Nieve negra

Crítica de Lucas Moreno - La Voz del Interior

Predestinada a ser un éxito de taquilla del cine argentino, la película ostenta un elenco soñado que le imprime un ritmo ascendente.

Dos ráfagas vapulean a Nieve Negra: una psiquiátrica y atmosférica, otra policial y efectista. La combinación debería arrastrarnos hacia un género harto probado y transitado: el thriller psicológico, pero en la desunión de estos elementos primarios surge la peculiaridad del filme, junto con algunos temblequeos que lo sacan de eje, como si a Nieve Negra le costase negociar una identidad, acomodándose en una ambigüedad que le sofoca el potencial.

El argumento atrapa por su simplicidad: tras la muerte del padre, tres hermanos heredan un terreno en el sur del país: Marcos (Sbaraglia), Salvador (Darín) y Sabrina (Fonzi). Esta última está loca y cautiva en un manicomio, así que la disputa por vender las tierras será entre Marcos y Salvador. El inconveniente es que Salvador se convirtió en un ermitaño recluido en su cabaña de infancia; antisocial y al borde de la insania, la visita de Marcos para convencerlo removerá un prontuario familiar turbio.

Si hay algo irreprochable en esta producción, es la alquimia del elenco: su director, Martín Hodara, sabe que cuenta con Darín y Sbaraglia, y le exprimirá hasta la última gota de sangre a las escenas conjuntas. En pantalla se genera un vibrato actoral único: miradas esquivas, silencios incómodos, gestos microscópicos, que con el devenir dramático se irán resignificando, dándole a los personajes un relieve que estos intérpretes superdotados resuelven a pura elegancia. Cuando el filme concluye, uno recapacita por qué Sbaraglia y Darín son íconos del cine nacional.

Pero la finura de estas actuaciones se ve interferida por el corte policial del relato. El rencor entre hermanos destila un enigma sutil y envolvente que los giros del guión opacan. La necesidad de crear acción induce a incongruencias psicológicas, conductas arbitrarias que tienen un fin obvio: darle frenesí marketinero al producto. Aquí lo sugestivo se hace burdo y la claustrofobia emocional deriva en vodevil físico. Aquello que podía resolverse sigilosamente y perturbar más, se subraya con viciosas vueltas de tuerca.
Aún bajo estas fisuras identitarias, Nieve Negra jamás decae y convencerá a un público amplio.
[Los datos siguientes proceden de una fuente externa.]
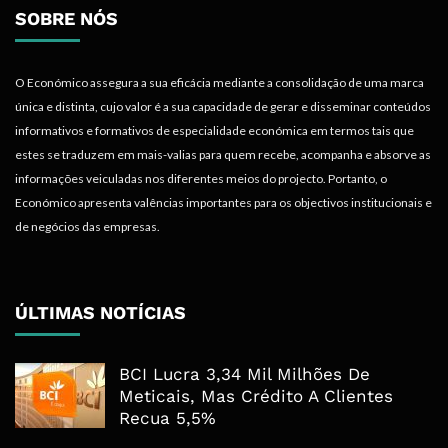
SOBRE NÓS
O Económico assegura a sua eficácia mediante a consolidação de uma marca
única e distinta, cujo valor é a sua capacidade de gerar e disseminar conteúdos
informativos e formativos de especialidade económica em termos tais que
estes se traduzem em mais-valias para quem recebe, acompanha e absorve as
informações veiculadas nos diferentes meios do projecto. Portanto, o
Económico apresenta valências importantes para os objectivos institucionais e
de negócios das empresas.
ÚLTIMAS NOTÍCIAS
BCI Lucra 3,34 Mil Milhões De
Meticais, Mas Crédito A Clientes
Recua 5,5%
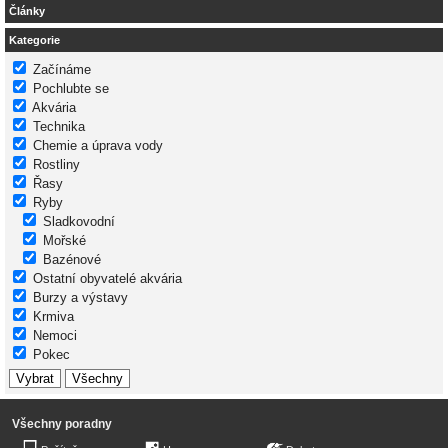
Články
Kategorie
Začínáme
Pochlubte se
Akvária
Technika
Chemie a úprava vody
Rostliny
Řasy
Ryby
Sladkovodní
Mořské
Bazénové
Ostatní obyvatelé akvária
Burzy a výstavy
Krmiva
Nemoci
Pokec
Všechny poradny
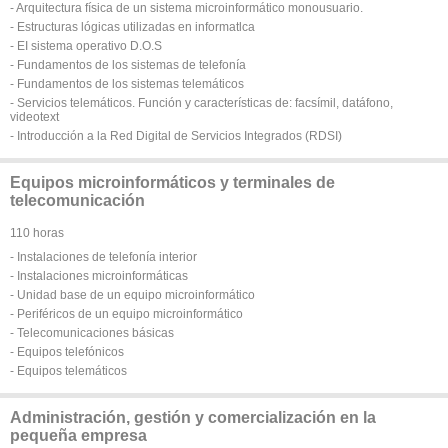
- Arquitectura física de un sistema microinformático monousuario.
- Estructuras lógicas utilizadas en informatlca
- EI sistema operativo D.O.S
- Fundamentos de los sistemas de telefonía
- Fundamentos de los sistemas telemáticos
- Servicios telemáticos. Función y características de: facsímil, datáfono,
videotext
- Introducción a la Red Digital de Servicios Integrados (RDSI)
Equipos microinformáticos y terminales de
telecomunicación
110 horas
- Instalaciones de telefonía interior
- Instalaciones microinformáticas
- Unidad base de un equipo microinformático
- Periféricos de un equipo microinformático
- Telecomunicaciones básicas
- Equipos telefónicos
- Equipos telemáticos
Administración, gestión y comercialización en la
pequeña empresa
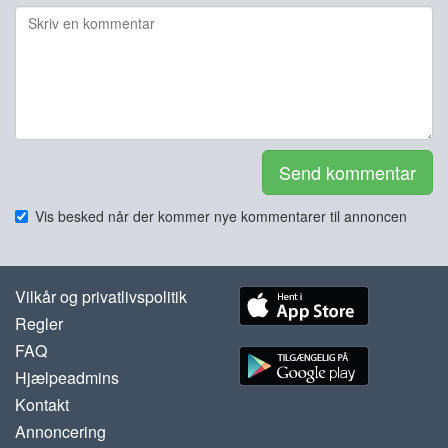
Send kommentar
Vis besked når der kommer nye kommentarer til annoncen
Vilkår og privatlivspolitik
Regler
FAQ
Hjælpeadmins
Kontakt
Annoncering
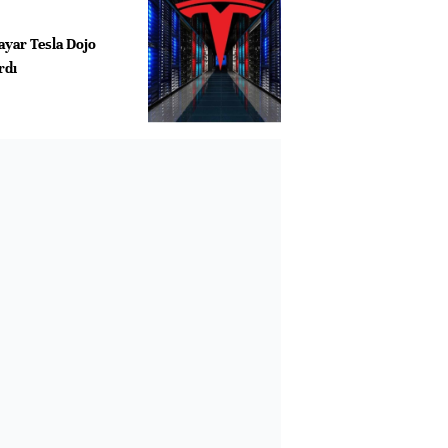
ayar Tesla Dojo
rdı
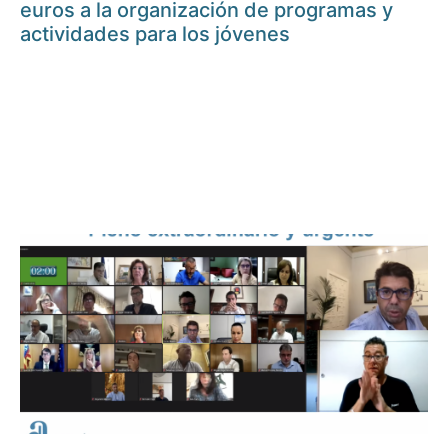
euros a la organización de programas y
actividades para los jóvenes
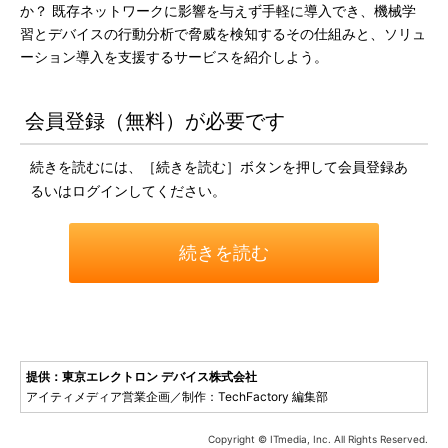
か？ 既存ネットワークに影響を与えず手軽に導入でき、機械学
習とデバイスの行動分析で脅威を検知するその仕組みと、ソリュ
ーション導入を支援するサービスを紹介しよう。
会員登録（無料）が必要です
続きを読むには、［続きを読む］ボタンを押して会員登録あ
るいはログインしてください。
続きを読む
提供：東京エレクトロン デバイス株式会社
アイティメディア営業企画／制作：TechFactory 編集部
Copyright © ITmedia, Inc. All Rights Reserved.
Darín y Sbaraglia ofrecen hasta el último fotograma matices alternativos para sus caracterizaciones, logrando que cada revelación sórdida se balancee con pericia actoral.

El diseño sonoro es formidable: las ventiscas y el crujido de la nieve se incrustan en el pecho del espectador; asimismo la dirección de fotografía: el blanco infinito de esos bosques y montañas refuerzan el minimalismo cromático, haciendo de los personajes pequeños puntos oscuros en una inmensidad helada y mortecina.